Le silence des hommes politiques pendant près d’un mois est assourdissant. A l’heure où j’écris cet article, soit 42 jours après le début du soulèvement et des premiers carnages, la communauté internationale réagit timidement. Etant spectateur de toute cette désinformation, reprenant peu à peu mes esprits, motivé par la rage, l’espoir, la volonté d’être un acteur de cette révolution, de ne pas trahir mes frères, de ne pas laisser ces martyrs mourir en vain, je décide d’apporter ma modeste contribution à cette révolution.

L’esprit clair, la lucidité de retour, les sentiments renforcent ma conviction, ma rage se transforme en une flamme motrice, je suis prêt pour apporter ma modeste contribution. La remarquable jeunesse française d’origine syrienne s’active sur les réseaux sociaux. Après avoir créé un groupe Facebook pour diffuser les informations, nous participons aux manifestations contre le régime totalitaire. Les sbires du régime ne sont pas loin, ils piratent le groupe français de la révolution syrienne qui comptait plus de 500 membres. Des membres du groupe voient leur ordinateur piraté. Face à ce cuisant échec, un nouveau groupe Facebook est créé « Pour une Syrie libre ». Je vous invite d’ailleurs à le rejoindre pour vous tenir informé et soutenir cette révolution.

Nous avons d’ailleurs envoyé une lettre, via le site internet de l’Elysée au Président de la république, pour dénoncer le comportement inacceptable d’Eric Chevallier, ambassadeur de France en Syrie, qui par ses déclarations et ses actes, a soutenu la propagande du régime syrien. Ce dernier s’est fait remarquer par son attitude que l’on peut qualifier d’au moins complaisante si ce n’est d’amicale, envers Bachar el-Assad et son cousin Rami Makhlouf. Il a tout d’abord déclaré sur la radio syrienne Sham FM, qu’il y a une conspiration contre la Syrie et une exagération des médias. Comme rapporté par Le Figaro du 14 avril 2011, Eric Chevallier ajoute qu’il faut donner du temps au président syrien, et qu’il ne faut pas exclure que des mains étrangères soient derrière les manifestations.

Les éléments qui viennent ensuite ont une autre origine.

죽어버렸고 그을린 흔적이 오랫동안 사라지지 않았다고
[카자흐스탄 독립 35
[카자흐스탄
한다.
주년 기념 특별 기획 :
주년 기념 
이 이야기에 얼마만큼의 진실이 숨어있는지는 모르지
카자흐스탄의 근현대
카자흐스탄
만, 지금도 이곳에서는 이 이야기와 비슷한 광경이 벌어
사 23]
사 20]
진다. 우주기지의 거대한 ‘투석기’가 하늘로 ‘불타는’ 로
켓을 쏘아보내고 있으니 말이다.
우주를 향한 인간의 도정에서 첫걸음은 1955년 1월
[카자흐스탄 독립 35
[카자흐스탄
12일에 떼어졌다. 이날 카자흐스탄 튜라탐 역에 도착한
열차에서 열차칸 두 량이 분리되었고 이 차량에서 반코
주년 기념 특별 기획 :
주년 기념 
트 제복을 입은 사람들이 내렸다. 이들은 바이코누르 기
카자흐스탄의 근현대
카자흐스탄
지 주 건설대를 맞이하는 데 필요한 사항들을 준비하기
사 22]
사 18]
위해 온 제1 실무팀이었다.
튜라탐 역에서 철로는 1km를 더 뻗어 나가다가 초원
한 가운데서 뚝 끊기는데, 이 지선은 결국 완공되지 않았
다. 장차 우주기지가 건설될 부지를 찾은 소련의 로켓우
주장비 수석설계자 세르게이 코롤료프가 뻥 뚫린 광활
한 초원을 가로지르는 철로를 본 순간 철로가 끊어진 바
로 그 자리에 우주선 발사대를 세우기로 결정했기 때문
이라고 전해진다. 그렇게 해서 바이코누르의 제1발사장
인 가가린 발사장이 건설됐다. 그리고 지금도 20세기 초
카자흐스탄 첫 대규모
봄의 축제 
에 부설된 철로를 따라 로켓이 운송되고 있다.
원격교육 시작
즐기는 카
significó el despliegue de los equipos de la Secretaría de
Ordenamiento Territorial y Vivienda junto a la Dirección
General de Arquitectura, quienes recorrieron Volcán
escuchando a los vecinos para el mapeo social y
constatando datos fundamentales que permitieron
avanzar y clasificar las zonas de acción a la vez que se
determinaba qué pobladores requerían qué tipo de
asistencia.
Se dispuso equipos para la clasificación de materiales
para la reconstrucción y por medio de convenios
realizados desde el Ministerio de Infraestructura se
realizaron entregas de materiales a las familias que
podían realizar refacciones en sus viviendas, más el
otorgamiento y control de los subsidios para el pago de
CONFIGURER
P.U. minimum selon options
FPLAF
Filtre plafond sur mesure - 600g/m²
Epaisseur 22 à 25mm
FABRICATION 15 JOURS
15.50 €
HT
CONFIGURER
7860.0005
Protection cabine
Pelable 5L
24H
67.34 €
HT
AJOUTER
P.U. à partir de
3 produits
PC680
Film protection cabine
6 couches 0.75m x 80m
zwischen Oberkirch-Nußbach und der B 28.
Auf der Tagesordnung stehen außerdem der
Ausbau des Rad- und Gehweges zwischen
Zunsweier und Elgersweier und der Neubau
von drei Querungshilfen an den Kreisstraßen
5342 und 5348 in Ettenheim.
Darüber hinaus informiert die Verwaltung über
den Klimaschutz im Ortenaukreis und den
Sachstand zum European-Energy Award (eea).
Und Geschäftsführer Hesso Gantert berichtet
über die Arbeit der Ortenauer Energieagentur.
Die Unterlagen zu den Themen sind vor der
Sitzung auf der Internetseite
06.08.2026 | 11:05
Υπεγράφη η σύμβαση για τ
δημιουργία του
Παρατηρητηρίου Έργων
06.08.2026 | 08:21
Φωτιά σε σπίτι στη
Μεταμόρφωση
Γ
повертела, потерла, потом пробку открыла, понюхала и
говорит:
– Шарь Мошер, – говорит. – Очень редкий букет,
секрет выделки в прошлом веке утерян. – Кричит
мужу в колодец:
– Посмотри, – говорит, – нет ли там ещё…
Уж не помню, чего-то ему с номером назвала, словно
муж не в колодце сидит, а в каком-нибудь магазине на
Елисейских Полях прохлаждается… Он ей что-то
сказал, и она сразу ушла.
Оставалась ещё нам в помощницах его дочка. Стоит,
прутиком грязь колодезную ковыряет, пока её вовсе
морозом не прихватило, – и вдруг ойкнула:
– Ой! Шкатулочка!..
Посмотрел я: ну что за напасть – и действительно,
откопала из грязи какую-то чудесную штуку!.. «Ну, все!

Par ailleurs, l’ambassadeur a invité à déjeuner à la résidence de France, Rami Makhlouf, connu pour être « la pompe à finances » du régime baassiste. Cette complaisance est similaire aux déclarations inacceptables de Michèle Alliot-Marie au cours des premières manifestations du peuple tunisien pour sa liberté. De plus, l’ambassadeur a repris mot pour mot la propagande d’un dictateur sanguinaire, concernant les origines étrangères des troubles dans le pays. Etant français, je trouve inacceptable que cet ambassadeur représente la France. Il est à l’opposé des valeurs mêmes qui forment le socle de notre pays : liberté, égalité et fraternité.